By Samraweet Yohannes
Chuck Palahniuk is known to write tales not fit for the faint of hearts. From Fight Club to Haunted, his novels are all ridden with dark content, and Diary is no exception. This author is truly not afraid to get down to the nitty-gritty. Diary tells the story of a young woman named Misty Wilmot, who was once an aspiring an artist, but now waits tables in a diner on an island cunningly called Waytansea. Very early in the story we discover that her husband, Peter, is in a coma, after a failed attempt at ending his life. We are told that Misty Wilmot used to live in a trailer park, while attending school to become an artist until of course she met the man who would whisk her away to an island she once believed was a dream paradise, a dream she would often depict in her paintings. This illusion soon vanished once she became a resident of land mass. We see the female protagonist as a mother, living with anger, perhaps caused by her companions attempt at abandoning their family. He was a father and a husband, who in the eyes of his wife is to blame for the state of her own life, leaving her to fend for her and her daughter. During this difficult moment in her life, Wilmot confides to an old friend, painting, and uses her melancholy to create art.

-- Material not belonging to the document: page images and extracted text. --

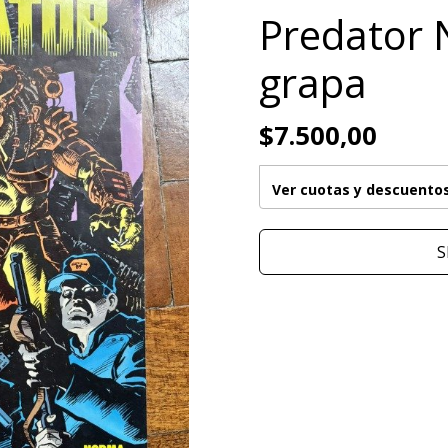
Predator 
grapa
$7.500,00
Ver cuotas y descuento
S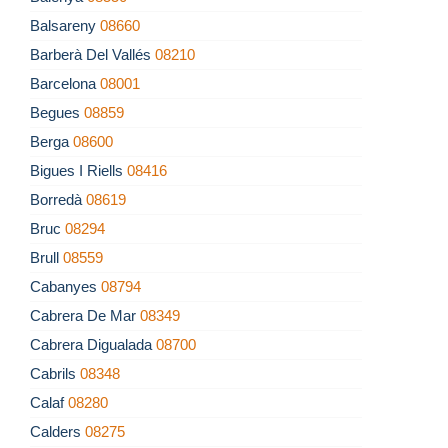
Balsareny
08660
Barberà Del Vallés
08210
Barcelona
08001
Begues
08859
Berga
08600
Bigues I Riells
08416
Borredà
08619
Bruc
08294
Brull
08559
Cabanyes
08794
Cabrera De Mar
08349
Cabrera Digualada
08700
Cabrils
08348
Calaf
08280
Calders
08275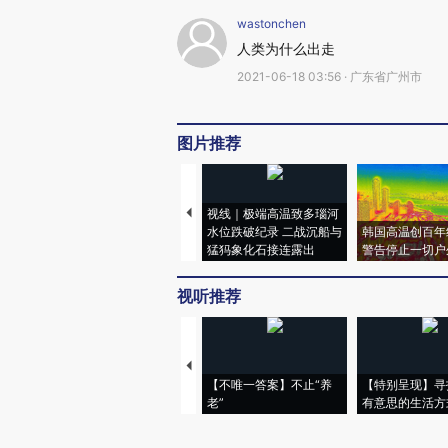
wastonchen
人类为什么出走
2021-06-18 03:56 · 广东省广州市
图片推荐
视线｜极端高温致多瑙河
水位跌破纪录 二战沉船与
韩国高温创百年
猛犸象化石接连露出
警告停止一切户
视听推荐
【不唯一答案】不止“养
【特别呈现】寻
老”
有意思的生活方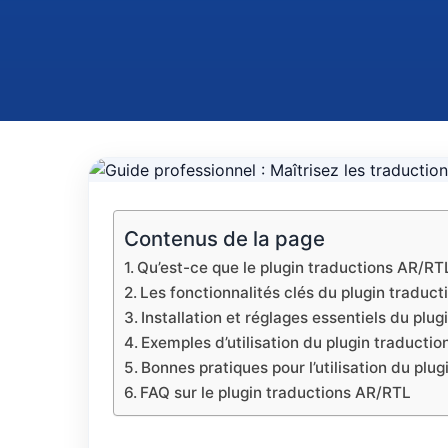
Contenus de la page
Qu’est-ce que le plugin traductions AR/RT
Les fonctionnalités clés du plugin traduc
Installation et réglages essentiels du plu
Exemples d’utilisation du plugin traducti
Bonnes pratiques pour l’utilisation du plu
FAQ sur le plugin traductions AR/RTL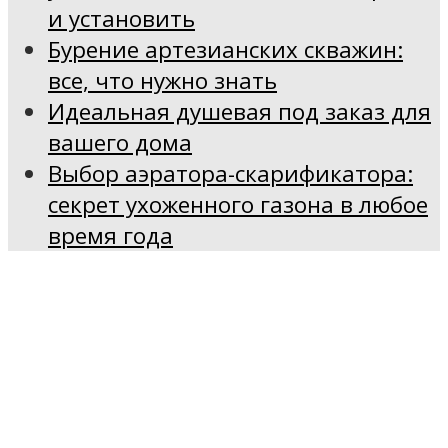
и установить
Бурение артезианских скважин:
все, что нужно знать
Идеальная душевая под заказ для
вашего дома
Выбор аэратора-скарификатора:
секрет ухоженного газона в любое
время года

The story is presented in the form of a diary. The protagonist writes about the world in a “coma diary” she intends to share with her comatose husband. The first chapter does a wonderful job in capturing the attention of the reader. It discloses the right amount of detail; just enough to get the readers familiarized with characters, and have them wanting more. Each chapter within the novel begins with a complaint made by clients, who have fallen victim to Peter’s botched construction work on their homes, which plays a role in the protagonist’s psyche. One thing a reader can expect while reading a book by C.P. is the inevitable yet unpredictable peripety, which I will not divulge.
I really enjoyed reading this book and would recommend it to any who takes a liking to stories with an underlying tinge of horror. Palahniuk, a nihilist in his own right, is known for depicting life in a disparaging manner, and criticizing the different norms in society. He makes reference to despair, death, and human behaviour. He essentially channels the same themes in every one of his book, while using dark satire to express them. I would like to see Chuck Palahniuk explore other genres and themes. There are only so many times one author can convey the same message, before it becomes redundant and loses meaning.